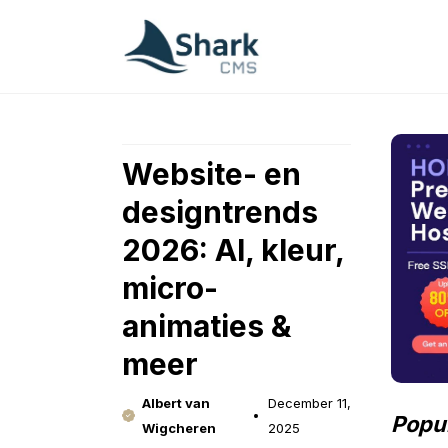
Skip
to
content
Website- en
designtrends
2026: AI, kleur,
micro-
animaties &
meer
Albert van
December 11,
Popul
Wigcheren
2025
==
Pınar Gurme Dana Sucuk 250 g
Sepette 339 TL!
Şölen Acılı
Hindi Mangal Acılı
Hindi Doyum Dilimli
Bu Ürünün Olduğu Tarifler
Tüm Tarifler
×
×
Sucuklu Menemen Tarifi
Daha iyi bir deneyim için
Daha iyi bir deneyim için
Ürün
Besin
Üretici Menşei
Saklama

Your task: Find every line in the listing above that contains the word "Hindi", and copy each of those lines. Treat uppercase and lowercase as different.

Exercise result:
Hindi Mangal Acılı
Hindi Doyum Dilimli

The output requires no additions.